I am just going to work on this in my free time, no client is driving it. I just know it is an important site-wide tool and I really want to see it done right.

It looks like those categories are all tree structures and should be able to be modeled with the system Neophytos proposed.

Hopefully we can develop a flexible data model that can start out with a simple user interface and could expand to meet more of the requirements in Peter's package.
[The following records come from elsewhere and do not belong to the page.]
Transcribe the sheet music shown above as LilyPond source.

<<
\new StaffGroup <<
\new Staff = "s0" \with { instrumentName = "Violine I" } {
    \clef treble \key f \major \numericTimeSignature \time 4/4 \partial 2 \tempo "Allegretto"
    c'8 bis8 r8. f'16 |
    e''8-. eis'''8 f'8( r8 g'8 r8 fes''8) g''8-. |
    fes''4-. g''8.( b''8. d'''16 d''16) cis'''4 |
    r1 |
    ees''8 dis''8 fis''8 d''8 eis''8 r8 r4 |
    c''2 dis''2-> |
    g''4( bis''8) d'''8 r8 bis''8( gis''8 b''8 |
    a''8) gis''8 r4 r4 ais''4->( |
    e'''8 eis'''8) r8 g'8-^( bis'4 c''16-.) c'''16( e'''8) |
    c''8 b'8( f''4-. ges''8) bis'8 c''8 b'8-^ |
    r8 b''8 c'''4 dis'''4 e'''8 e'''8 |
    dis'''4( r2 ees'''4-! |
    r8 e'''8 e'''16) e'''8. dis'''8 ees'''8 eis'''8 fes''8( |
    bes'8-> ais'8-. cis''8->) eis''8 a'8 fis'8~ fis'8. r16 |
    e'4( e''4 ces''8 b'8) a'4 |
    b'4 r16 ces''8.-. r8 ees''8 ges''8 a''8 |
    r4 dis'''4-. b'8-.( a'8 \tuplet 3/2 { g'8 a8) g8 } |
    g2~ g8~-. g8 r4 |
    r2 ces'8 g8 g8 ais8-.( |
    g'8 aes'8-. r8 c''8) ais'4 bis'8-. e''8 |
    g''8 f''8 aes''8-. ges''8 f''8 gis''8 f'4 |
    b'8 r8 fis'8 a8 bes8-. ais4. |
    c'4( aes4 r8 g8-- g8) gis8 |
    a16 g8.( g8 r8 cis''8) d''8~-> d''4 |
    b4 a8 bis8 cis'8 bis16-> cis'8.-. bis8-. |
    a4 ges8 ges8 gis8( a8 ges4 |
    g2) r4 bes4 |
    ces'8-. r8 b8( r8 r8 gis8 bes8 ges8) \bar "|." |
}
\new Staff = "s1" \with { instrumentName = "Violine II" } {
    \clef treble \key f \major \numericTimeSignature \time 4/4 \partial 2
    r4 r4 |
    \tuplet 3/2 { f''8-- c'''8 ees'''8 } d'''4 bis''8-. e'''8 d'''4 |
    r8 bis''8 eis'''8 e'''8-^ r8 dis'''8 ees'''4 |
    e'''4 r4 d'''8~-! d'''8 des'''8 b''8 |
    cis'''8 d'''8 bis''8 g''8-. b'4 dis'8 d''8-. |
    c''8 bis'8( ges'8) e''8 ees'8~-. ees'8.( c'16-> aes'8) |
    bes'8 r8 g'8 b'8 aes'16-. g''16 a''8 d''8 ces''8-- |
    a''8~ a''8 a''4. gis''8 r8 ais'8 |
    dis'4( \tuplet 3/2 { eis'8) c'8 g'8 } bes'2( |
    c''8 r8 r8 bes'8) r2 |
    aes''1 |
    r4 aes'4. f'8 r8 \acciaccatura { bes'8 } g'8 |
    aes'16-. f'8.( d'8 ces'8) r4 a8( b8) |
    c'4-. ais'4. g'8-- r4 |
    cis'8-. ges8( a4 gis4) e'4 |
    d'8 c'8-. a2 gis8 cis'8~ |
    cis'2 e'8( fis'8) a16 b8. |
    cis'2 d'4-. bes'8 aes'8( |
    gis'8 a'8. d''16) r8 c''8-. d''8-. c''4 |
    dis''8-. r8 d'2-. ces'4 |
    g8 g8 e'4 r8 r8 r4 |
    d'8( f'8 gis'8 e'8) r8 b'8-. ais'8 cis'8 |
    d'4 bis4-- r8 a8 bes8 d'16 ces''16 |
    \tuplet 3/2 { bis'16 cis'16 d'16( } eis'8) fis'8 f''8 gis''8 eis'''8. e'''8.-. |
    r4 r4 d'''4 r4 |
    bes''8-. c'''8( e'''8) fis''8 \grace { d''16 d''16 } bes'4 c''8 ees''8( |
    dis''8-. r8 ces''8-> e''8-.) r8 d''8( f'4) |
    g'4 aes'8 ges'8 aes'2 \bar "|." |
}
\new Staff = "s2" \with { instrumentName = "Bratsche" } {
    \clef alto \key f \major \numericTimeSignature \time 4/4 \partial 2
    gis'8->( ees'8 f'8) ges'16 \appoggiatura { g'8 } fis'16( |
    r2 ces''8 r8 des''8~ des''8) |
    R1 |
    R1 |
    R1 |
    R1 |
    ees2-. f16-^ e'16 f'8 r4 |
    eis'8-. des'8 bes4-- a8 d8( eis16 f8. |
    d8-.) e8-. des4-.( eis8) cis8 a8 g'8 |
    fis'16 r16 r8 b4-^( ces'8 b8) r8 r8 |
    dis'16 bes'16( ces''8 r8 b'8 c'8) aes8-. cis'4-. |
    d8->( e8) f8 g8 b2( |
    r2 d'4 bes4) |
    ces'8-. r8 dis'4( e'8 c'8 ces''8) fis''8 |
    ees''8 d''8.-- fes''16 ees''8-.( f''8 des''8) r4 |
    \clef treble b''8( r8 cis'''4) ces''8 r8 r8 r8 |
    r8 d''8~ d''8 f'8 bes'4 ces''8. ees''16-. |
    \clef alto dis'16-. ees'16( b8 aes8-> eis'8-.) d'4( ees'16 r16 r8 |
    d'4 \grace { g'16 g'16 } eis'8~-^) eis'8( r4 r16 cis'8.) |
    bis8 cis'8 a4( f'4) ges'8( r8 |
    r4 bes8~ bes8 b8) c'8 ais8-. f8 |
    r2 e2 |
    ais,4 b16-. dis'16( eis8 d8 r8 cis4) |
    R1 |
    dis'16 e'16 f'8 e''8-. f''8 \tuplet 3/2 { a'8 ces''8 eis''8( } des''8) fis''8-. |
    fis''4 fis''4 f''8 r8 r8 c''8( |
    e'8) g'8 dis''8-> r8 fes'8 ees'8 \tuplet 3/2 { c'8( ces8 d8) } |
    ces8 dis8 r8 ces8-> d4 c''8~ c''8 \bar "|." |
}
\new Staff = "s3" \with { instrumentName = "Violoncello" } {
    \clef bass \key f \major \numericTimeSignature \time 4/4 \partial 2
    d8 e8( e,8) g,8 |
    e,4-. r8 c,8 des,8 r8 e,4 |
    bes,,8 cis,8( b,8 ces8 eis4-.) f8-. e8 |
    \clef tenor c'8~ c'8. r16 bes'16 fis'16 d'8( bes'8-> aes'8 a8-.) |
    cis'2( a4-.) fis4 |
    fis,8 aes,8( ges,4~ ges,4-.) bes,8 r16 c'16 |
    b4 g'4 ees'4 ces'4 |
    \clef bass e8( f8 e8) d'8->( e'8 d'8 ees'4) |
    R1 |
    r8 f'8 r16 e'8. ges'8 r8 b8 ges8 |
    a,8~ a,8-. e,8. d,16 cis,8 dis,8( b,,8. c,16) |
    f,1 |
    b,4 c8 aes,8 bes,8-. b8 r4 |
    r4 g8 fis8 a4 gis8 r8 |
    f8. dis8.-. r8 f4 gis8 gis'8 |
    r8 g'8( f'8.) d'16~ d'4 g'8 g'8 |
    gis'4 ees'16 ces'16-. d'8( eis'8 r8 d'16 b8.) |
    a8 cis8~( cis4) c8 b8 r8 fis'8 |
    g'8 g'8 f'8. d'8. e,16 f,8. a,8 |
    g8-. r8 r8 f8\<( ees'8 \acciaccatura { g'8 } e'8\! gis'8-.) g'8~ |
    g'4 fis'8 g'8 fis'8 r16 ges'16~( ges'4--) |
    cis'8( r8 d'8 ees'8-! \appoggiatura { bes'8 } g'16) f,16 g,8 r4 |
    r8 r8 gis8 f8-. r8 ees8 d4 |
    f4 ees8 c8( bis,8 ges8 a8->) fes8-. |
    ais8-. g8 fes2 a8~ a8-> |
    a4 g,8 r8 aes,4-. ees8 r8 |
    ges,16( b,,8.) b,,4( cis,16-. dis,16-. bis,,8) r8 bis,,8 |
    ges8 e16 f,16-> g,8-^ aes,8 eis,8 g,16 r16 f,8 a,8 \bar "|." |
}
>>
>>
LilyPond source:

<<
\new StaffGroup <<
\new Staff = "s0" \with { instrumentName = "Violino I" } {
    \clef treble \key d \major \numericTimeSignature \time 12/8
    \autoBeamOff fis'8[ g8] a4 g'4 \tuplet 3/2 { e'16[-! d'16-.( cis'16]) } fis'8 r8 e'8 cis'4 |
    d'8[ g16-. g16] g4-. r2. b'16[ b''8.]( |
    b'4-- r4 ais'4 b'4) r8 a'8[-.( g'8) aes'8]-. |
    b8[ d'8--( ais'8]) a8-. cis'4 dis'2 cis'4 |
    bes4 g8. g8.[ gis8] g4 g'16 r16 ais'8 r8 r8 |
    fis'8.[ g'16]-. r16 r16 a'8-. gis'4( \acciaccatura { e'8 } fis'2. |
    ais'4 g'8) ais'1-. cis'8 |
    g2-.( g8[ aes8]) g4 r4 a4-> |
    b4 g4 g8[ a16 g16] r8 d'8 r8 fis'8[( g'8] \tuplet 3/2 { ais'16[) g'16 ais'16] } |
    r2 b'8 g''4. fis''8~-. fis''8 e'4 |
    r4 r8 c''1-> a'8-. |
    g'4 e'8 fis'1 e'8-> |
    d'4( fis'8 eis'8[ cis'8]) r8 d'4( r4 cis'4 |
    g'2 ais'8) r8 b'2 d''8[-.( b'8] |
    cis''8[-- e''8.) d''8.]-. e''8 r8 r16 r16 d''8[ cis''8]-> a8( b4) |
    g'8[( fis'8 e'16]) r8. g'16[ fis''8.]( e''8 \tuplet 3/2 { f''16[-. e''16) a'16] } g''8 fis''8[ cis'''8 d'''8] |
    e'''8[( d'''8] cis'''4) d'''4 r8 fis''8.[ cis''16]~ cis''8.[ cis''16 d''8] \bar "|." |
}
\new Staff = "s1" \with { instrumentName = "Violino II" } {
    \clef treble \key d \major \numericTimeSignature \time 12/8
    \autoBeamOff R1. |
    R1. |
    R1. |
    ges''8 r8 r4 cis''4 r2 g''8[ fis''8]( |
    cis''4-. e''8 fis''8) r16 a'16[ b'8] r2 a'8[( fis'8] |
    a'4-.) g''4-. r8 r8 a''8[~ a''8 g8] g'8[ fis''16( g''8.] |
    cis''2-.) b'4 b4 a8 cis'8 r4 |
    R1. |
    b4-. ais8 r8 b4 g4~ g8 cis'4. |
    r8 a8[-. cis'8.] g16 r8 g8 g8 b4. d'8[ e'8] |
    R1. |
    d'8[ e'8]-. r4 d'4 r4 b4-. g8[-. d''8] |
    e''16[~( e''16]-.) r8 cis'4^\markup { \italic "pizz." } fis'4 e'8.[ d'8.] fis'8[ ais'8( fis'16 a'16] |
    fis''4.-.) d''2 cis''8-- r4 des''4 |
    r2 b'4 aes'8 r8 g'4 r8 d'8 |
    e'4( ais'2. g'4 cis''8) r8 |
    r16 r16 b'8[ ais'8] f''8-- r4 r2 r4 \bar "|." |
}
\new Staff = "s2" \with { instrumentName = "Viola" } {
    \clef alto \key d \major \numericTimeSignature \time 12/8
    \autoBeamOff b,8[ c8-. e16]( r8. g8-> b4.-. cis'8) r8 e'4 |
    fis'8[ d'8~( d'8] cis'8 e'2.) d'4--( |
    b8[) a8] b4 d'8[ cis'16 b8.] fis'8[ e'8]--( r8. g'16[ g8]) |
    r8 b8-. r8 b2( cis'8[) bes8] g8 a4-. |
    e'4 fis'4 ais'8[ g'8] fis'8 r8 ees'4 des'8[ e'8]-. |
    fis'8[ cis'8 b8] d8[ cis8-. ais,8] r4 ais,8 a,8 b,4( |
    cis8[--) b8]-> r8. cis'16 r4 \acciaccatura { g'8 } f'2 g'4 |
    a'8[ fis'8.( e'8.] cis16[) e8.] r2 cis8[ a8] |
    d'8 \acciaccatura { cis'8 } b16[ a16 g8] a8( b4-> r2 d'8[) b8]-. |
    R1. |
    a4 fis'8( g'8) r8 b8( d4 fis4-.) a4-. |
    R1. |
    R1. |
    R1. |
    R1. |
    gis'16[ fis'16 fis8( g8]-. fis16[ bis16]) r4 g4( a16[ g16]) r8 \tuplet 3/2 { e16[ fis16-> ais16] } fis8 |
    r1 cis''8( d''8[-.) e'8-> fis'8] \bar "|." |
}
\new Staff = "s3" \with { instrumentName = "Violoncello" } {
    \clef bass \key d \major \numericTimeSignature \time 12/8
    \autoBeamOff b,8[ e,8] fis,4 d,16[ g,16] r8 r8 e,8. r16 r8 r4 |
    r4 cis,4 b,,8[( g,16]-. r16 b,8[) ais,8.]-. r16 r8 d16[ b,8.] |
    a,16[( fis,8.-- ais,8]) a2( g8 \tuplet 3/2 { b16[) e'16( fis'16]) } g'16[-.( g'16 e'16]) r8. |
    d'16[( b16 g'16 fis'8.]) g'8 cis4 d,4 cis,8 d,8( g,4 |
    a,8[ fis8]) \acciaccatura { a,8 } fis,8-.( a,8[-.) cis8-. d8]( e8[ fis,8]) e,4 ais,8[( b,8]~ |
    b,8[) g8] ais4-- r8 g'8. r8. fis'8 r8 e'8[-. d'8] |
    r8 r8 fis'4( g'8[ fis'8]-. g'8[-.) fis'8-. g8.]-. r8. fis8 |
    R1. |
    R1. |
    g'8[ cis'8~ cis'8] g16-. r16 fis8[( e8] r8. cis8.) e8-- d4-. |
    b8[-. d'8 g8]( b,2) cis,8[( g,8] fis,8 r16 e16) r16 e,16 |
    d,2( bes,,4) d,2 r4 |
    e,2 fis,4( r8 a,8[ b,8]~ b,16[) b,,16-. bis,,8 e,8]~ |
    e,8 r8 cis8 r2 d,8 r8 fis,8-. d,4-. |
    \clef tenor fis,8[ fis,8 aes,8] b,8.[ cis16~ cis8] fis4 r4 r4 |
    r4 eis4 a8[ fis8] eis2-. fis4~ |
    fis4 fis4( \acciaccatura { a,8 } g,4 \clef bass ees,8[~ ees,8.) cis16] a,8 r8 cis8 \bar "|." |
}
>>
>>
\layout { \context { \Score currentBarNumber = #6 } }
An important key is to allow all packages to tie into the system so that data and pages can be found by category. This information could also be used to enhance search.

Collapse
19: Re: Categorization (response to 1)
Posted by Peter Marklund on
Dave,
I'm really glad you are picking up on this. I have released the code I developed at ArsDigita, see

https://openacs.org/forums/message-view?message_id=67698

Collapse
20: Re: Categorization (response to 1)
Posted by Ciaran De Buitlear on
Hi starting a new project - thread here https://openacs.org/forums/message-view?message_id=85199 - some of the functionality might be related to this  thread.  We're in the very early stages but I am thinking about using the "knowledge base" in Oracle text (formerly known as intermedia) or at least part of it as a  hierarchy of categories.  This knowledge base is stored in a tree like structure (otherwise known as a taxonomy).  I am also looking at  letting users browse or search the taxonomy itself)or part of it)  and to update it.  They could register their preferences at various poiints in the taxonomy and also use the taxonomy tree to do Yahoo-like browse searching.  There is also the concept of searching for content based on what the content is "about" which I am looking at.  I'm sure this will return several categories for each piece of content.  So we wouldn't have to actually store any categories with a piece of  content - we could just generate them each time we searched...
...Now enough theory - have to see if any of this actually works...
Collapse
21: Re: Categorization (response to 1)
Posted by Ciaran De Buitlear on
Sorry I should elaborate here slightly.  I feel the main flaw in most categorisation systems is that they rely on the users to categorise the content.  I really don't think people will ever do this.  I mean I'm very interested in Knowledge management and I probably wouldn't bother most of the time.  I have been looking desperatly fir a system which doesn't involve 'altruistic' users.  That's where I'm coming from...  In a sense my suggestion doesn't really interfere with any existing categorisation system that anyone might have as it's "just searching"  really, that and using the features of Oracle text!